| Written task |
Convert the lines of the records that begin at the line containing "(BookStore Management System)" and stop after the line containing "- **构建工具**: Vue CLI" into a JSON list of strings, one string per line, with blank lines omitted.

| Extracted information |
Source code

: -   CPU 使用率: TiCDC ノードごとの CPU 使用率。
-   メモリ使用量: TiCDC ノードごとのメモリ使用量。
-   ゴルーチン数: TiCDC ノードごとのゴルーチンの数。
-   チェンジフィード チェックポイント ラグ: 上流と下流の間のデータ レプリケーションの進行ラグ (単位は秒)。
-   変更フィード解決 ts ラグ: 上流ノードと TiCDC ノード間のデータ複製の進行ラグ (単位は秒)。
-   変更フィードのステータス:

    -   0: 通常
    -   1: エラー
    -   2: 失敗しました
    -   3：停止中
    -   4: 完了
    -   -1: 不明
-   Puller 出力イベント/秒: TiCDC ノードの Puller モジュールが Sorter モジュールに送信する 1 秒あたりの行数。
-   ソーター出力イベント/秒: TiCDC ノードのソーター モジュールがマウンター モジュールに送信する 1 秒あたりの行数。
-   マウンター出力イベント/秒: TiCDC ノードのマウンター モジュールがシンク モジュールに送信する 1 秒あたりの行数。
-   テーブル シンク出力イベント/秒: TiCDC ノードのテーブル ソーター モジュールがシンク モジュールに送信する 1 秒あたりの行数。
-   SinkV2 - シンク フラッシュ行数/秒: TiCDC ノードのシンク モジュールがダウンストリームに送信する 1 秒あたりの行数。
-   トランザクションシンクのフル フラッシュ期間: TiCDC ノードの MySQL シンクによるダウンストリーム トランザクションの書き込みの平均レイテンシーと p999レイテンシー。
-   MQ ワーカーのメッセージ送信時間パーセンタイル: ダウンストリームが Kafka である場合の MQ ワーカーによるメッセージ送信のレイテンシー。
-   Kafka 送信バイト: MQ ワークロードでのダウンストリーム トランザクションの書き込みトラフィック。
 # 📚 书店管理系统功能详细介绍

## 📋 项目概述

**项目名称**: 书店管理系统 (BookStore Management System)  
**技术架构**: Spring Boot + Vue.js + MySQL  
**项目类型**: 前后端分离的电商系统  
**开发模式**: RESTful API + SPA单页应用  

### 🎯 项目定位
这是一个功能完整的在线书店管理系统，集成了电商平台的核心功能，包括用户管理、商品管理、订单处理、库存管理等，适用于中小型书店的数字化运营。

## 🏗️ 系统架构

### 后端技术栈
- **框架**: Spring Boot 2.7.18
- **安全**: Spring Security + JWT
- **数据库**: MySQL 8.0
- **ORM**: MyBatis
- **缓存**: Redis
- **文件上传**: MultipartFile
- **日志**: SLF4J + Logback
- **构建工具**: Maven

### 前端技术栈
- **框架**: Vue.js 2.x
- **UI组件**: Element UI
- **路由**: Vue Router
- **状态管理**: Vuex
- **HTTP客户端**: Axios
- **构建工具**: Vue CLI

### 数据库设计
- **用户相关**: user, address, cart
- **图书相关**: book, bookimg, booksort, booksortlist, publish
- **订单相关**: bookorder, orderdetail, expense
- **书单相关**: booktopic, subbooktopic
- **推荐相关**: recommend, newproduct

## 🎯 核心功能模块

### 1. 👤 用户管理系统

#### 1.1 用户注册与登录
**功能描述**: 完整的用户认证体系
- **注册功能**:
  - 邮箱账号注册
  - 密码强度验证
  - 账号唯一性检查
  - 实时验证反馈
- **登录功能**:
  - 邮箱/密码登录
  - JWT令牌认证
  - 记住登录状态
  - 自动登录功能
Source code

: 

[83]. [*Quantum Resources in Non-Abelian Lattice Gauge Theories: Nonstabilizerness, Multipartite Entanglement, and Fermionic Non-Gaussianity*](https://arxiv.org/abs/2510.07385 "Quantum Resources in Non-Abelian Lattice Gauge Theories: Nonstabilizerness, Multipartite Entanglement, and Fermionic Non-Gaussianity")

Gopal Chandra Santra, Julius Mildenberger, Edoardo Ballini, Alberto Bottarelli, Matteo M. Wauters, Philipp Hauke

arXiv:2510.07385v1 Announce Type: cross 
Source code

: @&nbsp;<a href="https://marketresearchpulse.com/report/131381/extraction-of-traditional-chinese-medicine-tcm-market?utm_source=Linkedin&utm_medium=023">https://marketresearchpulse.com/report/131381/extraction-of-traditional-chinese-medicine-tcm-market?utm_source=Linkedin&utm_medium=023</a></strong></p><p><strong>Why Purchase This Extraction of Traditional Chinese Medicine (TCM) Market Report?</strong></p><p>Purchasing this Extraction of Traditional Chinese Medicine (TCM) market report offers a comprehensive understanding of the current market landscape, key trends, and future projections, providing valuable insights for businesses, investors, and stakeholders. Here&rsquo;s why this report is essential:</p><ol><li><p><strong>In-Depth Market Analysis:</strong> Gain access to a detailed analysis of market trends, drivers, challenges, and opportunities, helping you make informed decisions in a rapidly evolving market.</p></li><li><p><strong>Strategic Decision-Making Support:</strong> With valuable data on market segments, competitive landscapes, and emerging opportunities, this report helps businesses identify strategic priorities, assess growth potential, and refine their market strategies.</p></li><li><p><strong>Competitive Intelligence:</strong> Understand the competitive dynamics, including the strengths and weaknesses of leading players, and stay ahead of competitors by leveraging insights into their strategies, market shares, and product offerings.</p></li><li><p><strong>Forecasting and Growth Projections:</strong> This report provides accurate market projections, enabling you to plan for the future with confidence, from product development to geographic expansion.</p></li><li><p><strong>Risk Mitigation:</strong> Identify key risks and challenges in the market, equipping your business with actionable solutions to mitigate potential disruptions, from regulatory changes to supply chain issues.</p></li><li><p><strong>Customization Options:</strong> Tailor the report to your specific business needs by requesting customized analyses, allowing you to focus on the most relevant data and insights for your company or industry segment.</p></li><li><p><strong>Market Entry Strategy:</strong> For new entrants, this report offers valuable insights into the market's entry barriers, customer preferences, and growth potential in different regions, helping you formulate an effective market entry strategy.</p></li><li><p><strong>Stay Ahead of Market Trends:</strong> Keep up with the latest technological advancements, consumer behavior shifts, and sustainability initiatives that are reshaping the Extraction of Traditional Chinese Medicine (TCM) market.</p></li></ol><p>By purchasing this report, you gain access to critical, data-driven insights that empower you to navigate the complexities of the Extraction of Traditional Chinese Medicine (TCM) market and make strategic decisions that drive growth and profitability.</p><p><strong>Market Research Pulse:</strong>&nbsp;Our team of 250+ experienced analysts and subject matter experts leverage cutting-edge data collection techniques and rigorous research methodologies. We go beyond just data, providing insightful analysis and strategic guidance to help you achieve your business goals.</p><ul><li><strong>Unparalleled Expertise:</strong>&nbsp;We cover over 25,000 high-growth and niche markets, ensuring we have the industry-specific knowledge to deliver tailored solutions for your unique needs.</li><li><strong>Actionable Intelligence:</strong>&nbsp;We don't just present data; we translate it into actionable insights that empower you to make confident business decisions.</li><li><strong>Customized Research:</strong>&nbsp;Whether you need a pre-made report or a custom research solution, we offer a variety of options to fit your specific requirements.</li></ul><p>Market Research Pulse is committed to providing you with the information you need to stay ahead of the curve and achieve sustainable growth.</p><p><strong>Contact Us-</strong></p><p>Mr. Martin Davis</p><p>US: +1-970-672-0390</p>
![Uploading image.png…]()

| Task solution |
[
  "**项目名称**: 书店管理系统 (BookStore Management System)  ",
  "**技术架构**: Spring Boot + Vue.js + MySQL  ",
  "**项目类型**: 前后端分离的电商系统  ",
  "**开发模式**: RESTful API + SPA单页应用  ",
  "### 🎯 项目定位",
  "这是一个功能完整的在线书店管理系统，集成了电商平台的核心功能，包括用户管理、商品管理、订单处理、库存管理等，适用于中小型书店的数字化运营。",
  "## 🏗️ 系统架构",
  "### 后端技术栈",
  "- **框架**: Spring Boot 2.7.18",
  "- **安全**: Spring Security + JWT",
  "- **数据库**: MySQL 8.0",
  "- **ORM**: MyBatis",
  "- **缓存**: Redis",
  "- **文件上传**: MultipartFile",
  "- **日志**: SLF4J + Logback",
  "- **构建工具**: Maven",
  "### 前端技术栈",
  "- **框架**: Vue.js 2.x",
  "- **UI组件**: Element UI",
  "- **路由**: Vue Router",
  "- **状态管理**: Vuex",
  "- **HTTP客户端**: Axios",
  "- **构建工具**: Vue CLI"
]